“If your heart stops…” - Physicians’ approaches in discussing code status with geriatric patients
A. C. Sterie1, E. Rubli Truchard2, R. J. Jox2 (1Lausanne ; 2CHUV)
According to international standards, physicians are required to document whether cardio-pulmonary resuscitation (CPR) is medically indicated and desired by hospitalized geriatric patients. Studies show that physicians find it more distressing than patients to talk about code status (Heyland et al. 2006, Sulmasy et al. 2008). Nevertheless, scant research exists regarding how CPR conversations are actually conducted, in particular when advanced age and multimorbidity challenge the prospects of a successful procedure.
We aim to gain an authentic insight into how CPR discussions between physicians and geriatric/palliative patients occur on hospital admission.
In a multi-method qualitative study, we collected 43 audio-recordings of patient-physician CPR discussions on admission to a Swiss rehabilitation facility for geriatric and palliative care patients. Conversation and Thematic Analysis are used to analyze the content of the conversations.
Initial analysis focusses on how physicians initiate the discussion about CPR. At the very beginning, physicians introduce the topic of CPR tentatively, using a depersonalized question (“we ask all our patients”), building on previous occasions in which such decision was discussed (“maybe you talked about this”). Physicians refer to the circumstances in which the decision regarding CPR would become relevant; such circumstances remain vague and their importance is often downplayed by reference to their hypothetical character (“if something serious were to happen”). Physicians then request the patient’s decision by referring, in more or less explicit ways, to the CPR procedure itself.
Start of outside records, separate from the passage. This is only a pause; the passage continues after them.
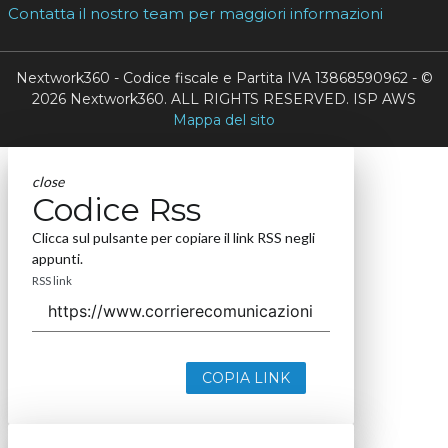
Contatta il nostro team per maggiori informazioni
Nextwork360 - Codice fiscale e Partita IVA 13868590962 - ©
2026 Nextwork360. ALL RIGHTS RESERVED. ISP AWS
Mappa del sito
close
Codice Rss
Clicca sul pulsante per copiare il link RSS negli
appunti.
RSS link
COPIA LINK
In a majority of cases, physicians do not provide prior information on the CPR procedure or the circumstances that make it relevant, nor on the patients’ recovery prognosis, benefits, burdens, and alternatives. This approach to launching the topic of CPR conveys the assumption that the patient has already made a decision that s/he is now asked to convey; in doing so, physicians fail to offer the patient an opportunity to take the decision on the spot or reassess it.
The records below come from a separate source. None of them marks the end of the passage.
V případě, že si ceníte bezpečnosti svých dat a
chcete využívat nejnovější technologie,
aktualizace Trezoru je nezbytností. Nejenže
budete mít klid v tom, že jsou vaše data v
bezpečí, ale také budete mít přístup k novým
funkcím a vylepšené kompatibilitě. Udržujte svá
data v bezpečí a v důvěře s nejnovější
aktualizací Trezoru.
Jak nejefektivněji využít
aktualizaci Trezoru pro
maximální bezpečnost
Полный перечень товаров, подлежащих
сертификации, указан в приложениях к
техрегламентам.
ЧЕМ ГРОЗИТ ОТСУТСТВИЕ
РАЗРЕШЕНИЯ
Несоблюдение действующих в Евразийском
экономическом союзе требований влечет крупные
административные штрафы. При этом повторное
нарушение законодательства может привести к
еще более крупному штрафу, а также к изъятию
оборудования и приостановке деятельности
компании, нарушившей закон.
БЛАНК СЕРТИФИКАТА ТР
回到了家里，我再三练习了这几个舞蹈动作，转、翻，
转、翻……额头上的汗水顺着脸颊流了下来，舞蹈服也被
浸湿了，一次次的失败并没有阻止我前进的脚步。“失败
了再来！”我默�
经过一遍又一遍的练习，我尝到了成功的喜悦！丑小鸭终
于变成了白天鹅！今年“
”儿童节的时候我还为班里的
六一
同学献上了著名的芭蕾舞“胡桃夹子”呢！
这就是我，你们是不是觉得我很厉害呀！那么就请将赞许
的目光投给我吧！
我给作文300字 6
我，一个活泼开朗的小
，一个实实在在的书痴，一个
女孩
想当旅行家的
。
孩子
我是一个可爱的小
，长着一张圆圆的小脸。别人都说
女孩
Appropriate communication is a core component of patient-centered healthcare, particularly when it comes to introducing sensitive matters to vulnerable populations such as geriatric and palliative patients. The results of the study inform on the training needs of physicians regarding how to approach and talk about sensitive issues such as CPR with aged patients who may also be seriously ill or in palliative condition.